Today, when NASA and others “reach out,” it is in a diminutive way. Usually, it involves some cute demo for non-scientists, visiting lecturers to “educate the public,” or some contest like “Name That Crater” or let your name orbit the Moon in some microchip. No matter what the departments of planetary sciences do, it should always involve the general population in some way. There should always be some opportunity for the average Joe to visit a factory or work on a contract to construct items for the mission. Every American deserves the chance to leave his or her footprint on an American adventure. It should not just be reserved for eggheads, those with connections or those privileged few.

Albeit, it is important for people to contribute in major ways to solving geological riddles and add to the knowledge base about planets, Moons or asteroids. Somehow though, we need more opportunity for technicians, physical science experts and others who are not in the elite circles. So, when I say that NASA should “reach out,” I mean that they should create incubators all over the country where smart people without Ph.D.s also can contribute in meaningful ways like they did in the 1950s and 1960s.

It is my hope that the Moon-Mars panel has included a variety of people outside of the Massachusetts Institute of Technology, Harvard, Yale and, yes, the University of Arkansas to contribute to the Moon- Mars initiative. With every project centralized at the university, while efficient and pure of defects, it lacks the American quality. That pre-NASA quality that was present prior to 1958, when Air Force test pilots and a little guy in his garage suddenly made a significant contribution, is currently missing from the space development that many people consider to be “excellent.”

The Moon-Mars Commission implied that they intended to launch efforts in that way. To date, I have seen only business as usual with an elite cadre continuing to screen out, in a systematic way, all the talent that doesn’t fit their logic profiles. This approach may remain the same for people who map martian valleys or geological strata, but it has to change for everyone else.

• [Instructions for the task]:
Answer these questions from the NASA outreach text above.
(a) What contest does the text give as an example of how NASA "reaches out" today?
(b) Which four universities does the writer name when hoping the Moon-Mars panel included people from elsewhere?
(c) Before what year was the "pre-NASA quality" present?

• [Information]:

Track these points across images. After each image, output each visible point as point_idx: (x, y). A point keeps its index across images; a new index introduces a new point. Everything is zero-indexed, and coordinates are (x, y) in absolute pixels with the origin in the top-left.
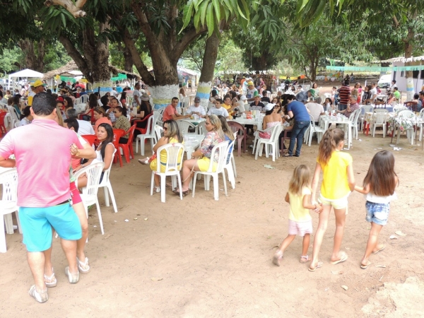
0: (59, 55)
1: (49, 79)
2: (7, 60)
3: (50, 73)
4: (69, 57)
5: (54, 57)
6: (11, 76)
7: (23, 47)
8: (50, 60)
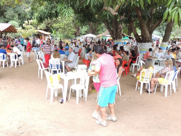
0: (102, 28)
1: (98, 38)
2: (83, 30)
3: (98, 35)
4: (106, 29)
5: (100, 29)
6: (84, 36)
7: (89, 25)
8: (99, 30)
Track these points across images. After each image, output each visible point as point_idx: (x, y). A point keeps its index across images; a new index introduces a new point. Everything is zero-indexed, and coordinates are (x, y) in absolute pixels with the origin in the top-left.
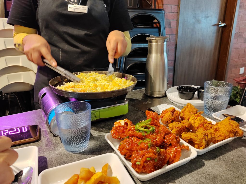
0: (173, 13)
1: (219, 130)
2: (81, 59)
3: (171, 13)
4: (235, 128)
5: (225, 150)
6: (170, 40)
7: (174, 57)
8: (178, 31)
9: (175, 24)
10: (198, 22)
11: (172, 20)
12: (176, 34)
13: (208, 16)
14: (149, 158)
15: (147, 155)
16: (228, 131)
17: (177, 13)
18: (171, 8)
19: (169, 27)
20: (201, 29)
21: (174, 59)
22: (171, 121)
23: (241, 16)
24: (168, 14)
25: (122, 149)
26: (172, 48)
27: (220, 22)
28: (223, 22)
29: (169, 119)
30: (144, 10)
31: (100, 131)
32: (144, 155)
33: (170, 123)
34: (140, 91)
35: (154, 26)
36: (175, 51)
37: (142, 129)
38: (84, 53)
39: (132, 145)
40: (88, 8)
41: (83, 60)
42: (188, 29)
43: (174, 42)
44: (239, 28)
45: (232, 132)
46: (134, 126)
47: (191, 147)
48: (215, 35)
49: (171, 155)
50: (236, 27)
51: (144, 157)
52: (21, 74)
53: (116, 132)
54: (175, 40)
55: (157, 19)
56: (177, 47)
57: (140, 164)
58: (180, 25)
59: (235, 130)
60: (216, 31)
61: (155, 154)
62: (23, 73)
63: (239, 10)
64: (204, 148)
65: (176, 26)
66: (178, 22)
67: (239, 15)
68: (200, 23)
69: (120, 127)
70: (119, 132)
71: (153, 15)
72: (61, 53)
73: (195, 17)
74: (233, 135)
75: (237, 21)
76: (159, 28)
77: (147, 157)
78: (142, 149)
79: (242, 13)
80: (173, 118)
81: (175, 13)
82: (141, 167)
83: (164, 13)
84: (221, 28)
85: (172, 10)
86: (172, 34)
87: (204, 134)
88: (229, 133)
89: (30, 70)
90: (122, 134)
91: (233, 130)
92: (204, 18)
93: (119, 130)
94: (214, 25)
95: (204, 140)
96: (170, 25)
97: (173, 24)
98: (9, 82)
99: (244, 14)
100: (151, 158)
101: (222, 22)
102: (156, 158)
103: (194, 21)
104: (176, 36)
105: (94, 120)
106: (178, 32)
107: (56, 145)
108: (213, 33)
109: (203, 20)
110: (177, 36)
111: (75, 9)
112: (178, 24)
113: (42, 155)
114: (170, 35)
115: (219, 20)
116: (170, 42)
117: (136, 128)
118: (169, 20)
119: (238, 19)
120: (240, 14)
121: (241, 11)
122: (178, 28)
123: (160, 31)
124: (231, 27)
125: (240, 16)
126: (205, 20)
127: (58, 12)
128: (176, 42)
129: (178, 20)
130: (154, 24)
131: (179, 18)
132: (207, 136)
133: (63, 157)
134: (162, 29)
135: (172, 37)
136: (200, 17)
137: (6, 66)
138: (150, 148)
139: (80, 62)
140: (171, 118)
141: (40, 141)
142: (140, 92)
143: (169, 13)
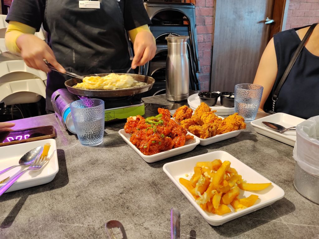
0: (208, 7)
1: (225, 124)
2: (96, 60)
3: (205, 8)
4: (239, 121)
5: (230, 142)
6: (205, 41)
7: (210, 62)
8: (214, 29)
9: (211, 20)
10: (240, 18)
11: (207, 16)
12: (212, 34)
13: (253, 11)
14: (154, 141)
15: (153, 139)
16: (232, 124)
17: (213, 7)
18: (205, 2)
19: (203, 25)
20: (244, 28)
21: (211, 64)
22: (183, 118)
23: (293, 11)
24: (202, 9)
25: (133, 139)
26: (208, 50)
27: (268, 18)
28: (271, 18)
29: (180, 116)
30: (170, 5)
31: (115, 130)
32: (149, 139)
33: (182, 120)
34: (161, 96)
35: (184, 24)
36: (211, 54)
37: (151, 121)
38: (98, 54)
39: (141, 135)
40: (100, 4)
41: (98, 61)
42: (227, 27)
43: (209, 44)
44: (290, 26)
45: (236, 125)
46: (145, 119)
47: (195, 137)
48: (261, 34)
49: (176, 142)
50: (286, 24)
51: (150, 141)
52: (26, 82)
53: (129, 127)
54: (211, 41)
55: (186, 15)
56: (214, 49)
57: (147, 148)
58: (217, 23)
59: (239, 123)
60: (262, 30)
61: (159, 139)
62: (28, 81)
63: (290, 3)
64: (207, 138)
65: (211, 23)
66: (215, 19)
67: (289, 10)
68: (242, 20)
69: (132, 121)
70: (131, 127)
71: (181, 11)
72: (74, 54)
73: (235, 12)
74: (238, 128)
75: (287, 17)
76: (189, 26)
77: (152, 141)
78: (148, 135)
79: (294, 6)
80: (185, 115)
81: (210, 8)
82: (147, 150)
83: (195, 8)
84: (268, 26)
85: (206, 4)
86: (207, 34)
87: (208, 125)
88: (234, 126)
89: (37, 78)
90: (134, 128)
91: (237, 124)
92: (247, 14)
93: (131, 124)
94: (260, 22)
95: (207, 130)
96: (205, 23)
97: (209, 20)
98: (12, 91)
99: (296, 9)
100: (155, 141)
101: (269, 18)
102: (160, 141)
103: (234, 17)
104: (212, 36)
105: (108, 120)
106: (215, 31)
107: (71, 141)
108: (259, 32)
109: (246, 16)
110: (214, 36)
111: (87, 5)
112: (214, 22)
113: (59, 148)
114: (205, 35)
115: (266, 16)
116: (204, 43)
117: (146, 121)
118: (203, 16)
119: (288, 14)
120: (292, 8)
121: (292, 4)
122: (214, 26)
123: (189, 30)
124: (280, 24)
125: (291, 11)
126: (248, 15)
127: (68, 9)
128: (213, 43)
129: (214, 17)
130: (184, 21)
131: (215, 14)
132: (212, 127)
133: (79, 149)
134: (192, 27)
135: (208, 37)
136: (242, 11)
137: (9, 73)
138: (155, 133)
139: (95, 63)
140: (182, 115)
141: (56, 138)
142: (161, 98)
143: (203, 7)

• [Result for this task]:
(a) "Name That Crater"
(b) The Massachusetts Institute of Technology, Harvard, Yale and the University of Arkansas
(c) 1958